The only time I had every heard of Smith Island was when referring to the famous 9 layer cake, unbeknownst to me, the Maryland state dessert. We drove to Chrisfield and quickly boarded the ferry which would take us 45 minutes into the town of Ewell, one of the three towns left in Smith Island. I was excited to see what the island was going to be like. We had learned a lot about the island from Kate Livie, an educator at the Chesapeake Bay Maritime Museum and I was looking forward to seeing it myself.
This morning we watched a short documentary titled “Earth Under Water” about the imminent sea level rise and in the movie they discussed the impacts that sea level rise would have not over the next millennia but over the next centuries. At the end of the 45 minute documentary our Chesapeake semester group all had a similar feeling, hopelessness. How could humans fight a force like this?
Sea level rise is happening it’s not a myth, we know that it is occurring and there isn’t much that we can do to prevent it at this point. It’s a natural occurrence. Roughly 60 million years ago all of the polar ice was melted, today scientists say that if all of the worlds polar ice melts sea level will rise 230 ft enough to wipe out most of the land we have built our civilizations on. So what do we do about it?
One of the most influenced communities as results of sea level rise would be inhabited islands like Smith. Smith Island contrary to popular belief was not named after John Smith but rather Henry Smith, a wealthy landowner of the time. Smith island today has dwindled from a habitable 8,000 acre island to 900 acres of livable land. The population of smith island today is roughly 200 and is slowly dwindling as kids grow and adults begin to move to the mainland. There was once dozens of communities within the islands and as sea levels have risen and erosion has eaten away at the islands shores.
Things on Smith island are very much the same I presume as they were fifty or even a hundred years ago. We arrived and began to see a mixture of well maintained and abandoned buildings. In the center of Ewell is the Methodist church, an essential element of the community. Due to the small population size everyone knows every and anything you could want to know about them. We were told if someone was getting married they never sent out wedding invitations because they just assumed everyone would know, and of course all 200 were invited. This small town was immediately welcoming, they are used to the tourist groups in the summer months but had a way to make you feel especially at home.
The location on the water is clearly a driving factor in the economic stability of the island. Operations like the smith island crab co-op help provide jobs and supply outsiders with products from the island. If you need something like sugar you won’t be going down the street to get it and if you do you hope the grocer just got a shipment in. You cannot go out to walmart whenever you need something and you have to learn to lean on your neighbors and community to an extent to help each other day by day.

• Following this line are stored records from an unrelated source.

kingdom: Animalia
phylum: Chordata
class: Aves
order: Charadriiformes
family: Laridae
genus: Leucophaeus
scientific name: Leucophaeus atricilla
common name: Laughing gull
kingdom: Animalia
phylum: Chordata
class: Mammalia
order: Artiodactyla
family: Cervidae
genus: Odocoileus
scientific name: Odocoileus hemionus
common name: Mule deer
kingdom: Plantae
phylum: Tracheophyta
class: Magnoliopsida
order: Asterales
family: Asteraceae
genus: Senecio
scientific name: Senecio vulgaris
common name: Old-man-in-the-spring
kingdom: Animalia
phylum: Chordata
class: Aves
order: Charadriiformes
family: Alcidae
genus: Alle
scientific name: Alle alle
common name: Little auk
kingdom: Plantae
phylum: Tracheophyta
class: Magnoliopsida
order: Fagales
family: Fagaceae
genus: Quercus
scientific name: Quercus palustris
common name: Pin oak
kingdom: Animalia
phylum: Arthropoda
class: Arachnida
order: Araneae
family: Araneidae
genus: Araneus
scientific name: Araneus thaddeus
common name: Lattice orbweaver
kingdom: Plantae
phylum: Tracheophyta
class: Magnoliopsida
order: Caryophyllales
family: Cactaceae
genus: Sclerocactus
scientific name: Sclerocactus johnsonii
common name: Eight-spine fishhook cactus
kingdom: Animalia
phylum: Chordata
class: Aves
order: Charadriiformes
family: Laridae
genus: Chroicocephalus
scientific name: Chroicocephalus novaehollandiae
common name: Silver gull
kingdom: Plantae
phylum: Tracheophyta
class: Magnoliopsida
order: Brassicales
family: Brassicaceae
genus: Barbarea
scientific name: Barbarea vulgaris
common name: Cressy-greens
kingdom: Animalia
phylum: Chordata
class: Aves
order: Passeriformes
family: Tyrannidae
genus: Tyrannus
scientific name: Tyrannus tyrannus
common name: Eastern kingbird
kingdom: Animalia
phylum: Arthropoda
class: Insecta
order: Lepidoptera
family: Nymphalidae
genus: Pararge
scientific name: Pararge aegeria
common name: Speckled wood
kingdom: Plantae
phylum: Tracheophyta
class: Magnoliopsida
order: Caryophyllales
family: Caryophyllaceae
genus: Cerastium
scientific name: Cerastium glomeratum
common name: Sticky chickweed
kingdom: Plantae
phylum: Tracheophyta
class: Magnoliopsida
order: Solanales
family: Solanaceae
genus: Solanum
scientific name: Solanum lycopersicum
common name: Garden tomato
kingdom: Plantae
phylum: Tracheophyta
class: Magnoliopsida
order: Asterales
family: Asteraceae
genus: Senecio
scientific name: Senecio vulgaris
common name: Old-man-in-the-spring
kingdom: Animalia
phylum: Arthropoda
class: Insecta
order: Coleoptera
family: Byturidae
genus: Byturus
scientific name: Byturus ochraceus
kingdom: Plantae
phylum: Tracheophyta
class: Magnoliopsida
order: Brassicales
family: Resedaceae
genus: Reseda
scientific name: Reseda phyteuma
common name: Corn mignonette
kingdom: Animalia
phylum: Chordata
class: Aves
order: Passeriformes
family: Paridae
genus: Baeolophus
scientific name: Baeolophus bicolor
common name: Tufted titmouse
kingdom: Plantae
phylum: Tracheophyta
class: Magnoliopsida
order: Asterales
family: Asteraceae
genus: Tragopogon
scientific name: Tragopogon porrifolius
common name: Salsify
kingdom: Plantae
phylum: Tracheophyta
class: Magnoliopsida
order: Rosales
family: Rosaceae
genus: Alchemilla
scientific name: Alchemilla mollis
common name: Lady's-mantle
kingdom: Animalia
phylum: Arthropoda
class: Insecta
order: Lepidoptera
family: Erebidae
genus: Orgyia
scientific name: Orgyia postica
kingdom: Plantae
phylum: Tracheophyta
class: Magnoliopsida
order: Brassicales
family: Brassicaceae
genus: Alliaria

Smith Island is a close knit community of 200 of the most down to earth people you may ever meet. Their accents are unique and seem almost to be southern with a hint of an English influence. It’s unique to the area and they are proud of who they are. Smith Islanders as they call themselves are people who have lived their for all of or the majority of their lives. This morning a elderly man “Al” Sr. suffered a stroke, the EMT on the island o also runs the museum quickly sprung into action leaving the responsibilities of the museum and visitor center into the hands of Pastor Rick. People wear many hats on the island. Pastor Rick not only leads the Methodist church, but also serves on the board of directors and is a certified EMT. People will do anything for each other in Smith Island. The crime rate is nearly zero; no one ever locks their house and golf carts and cars are often outside left with the keys in the ignition.
Smith Islanders know that if something were to happen they have a community to fall back to for support. When on smith island as an observer you wonder how more people don’t live here? The space and land permits are limited and unless you inherit a property you cannot move and develop on the island. I want to live on Smith Island. It is a town focused on relationships, relations within the community, relations with the land as it erodes, relations with the water the source of their sustenance, and the relationship with God.
My glimpse of Smith Island today showed me how I think life should be, if communities around world were like Smith Island, we would be so much better off. One of the moral values we discussed were ideals. “Ideals are things that we aspire to be, or have, “notions of excellence”, goals or aspirations that bring greater individual and community happiness and harmony”. I had an overwhelming sense of this community happiness and harmony when in Smith Island.
If we handled environmental issues the way that smith islanders handle
problems we would be in a much different situation. They understand that their island is shrinking and that in a few years it might not be safe to live on the island. For now they believe that there is no reason they should abandon their heaven on the bay until they are in pursuit of the Heaven they all believe awaits them.